Step-by-Step Instructions How to Become an Expert Backpacker

Whether it’s your first time or fiftieth, a backpacking trip will be more enjoyable if you plan ahead. You can’t just throw things in your backpack and go trekking, as a little bit of preparation is necessary and you’ll be better off for it in the long run.

Step 1
If it’s your first time to go backpacking, look for an experienced backpacker to accompany you just to be safe. If you have to go alone, set the date and duration of the trip so you can pack the right amount of supplies.

Step 2
Bring at least a couple of topographic maps of the area you’re going to visit, preferably USGS (US Geologic Survey) or British Ordnance Survey maps as they are high resolution. There are also detailed maps available for mobile devices so you may want to consider those.

Step 3
Bring a compass and learn how to use it.

Step 4
Plan the route ahead of time and decide if you’re going to do an out and back, a loop hike or an end to end.
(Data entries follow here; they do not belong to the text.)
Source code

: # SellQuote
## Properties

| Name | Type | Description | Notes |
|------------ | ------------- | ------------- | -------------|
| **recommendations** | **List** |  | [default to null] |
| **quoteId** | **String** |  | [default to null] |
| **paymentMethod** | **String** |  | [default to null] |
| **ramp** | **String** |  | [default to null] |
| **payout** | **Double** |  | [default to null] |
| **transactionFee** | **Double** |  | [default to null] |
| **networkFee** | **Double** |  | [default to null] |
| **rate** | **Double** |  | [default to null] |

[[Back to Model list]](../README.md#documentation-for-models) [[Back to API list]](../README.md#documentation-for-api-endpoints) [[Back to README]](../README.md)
An end to end is not recommended for beginners but if you’re going to do this make sure there’s a car at both ends of the trail. You should also look the area up on the Web and find out what the weather is like at this time of the year, the terrain etc.

Step 5
Assess your physical condition and remember that the terrain and weather plays a huge role in determining how many miles you can travel a day. Weekend backpackers can do 6 to 12 miles (9 to 20 km), while experienced hikers can double those numbers. But do not try to reach these numbers if you cannot and just go at the pace you’re comfortable with.

Step 6
If you’re going to camp for several days, plan the camping areas before you go and make sure there’s a water source nearby.

Step 7
National parks and public locations require permits for camping so work on those as soon as possible.

Step 8
Bring more than enough water to last from one water source to the next, and bring at least two filters in case one gets clogged up. Bring enough food to last you the trip as well.

Step 9
Bring only necessary equipment like maps, compass, first aid kit, food and water, flashlight, sleeping bag, pots, pans, communications device and a portable stove. The amount of equipment you’ll need to bring depends on the duration of your hike, which is why planning ahead is very important.

Step 10
Tell someone you’re going backpacking and provide that person with all the details concerning your itinerary and when you expect to get back, so if something goes wrong someone back home will know.

Last but not the least you’ll need backpackers insurance. No matter how careful you are, and even if you’ve been backpacking for several years now, backpackers insurance is still necessary so you’re ready in case anything happens.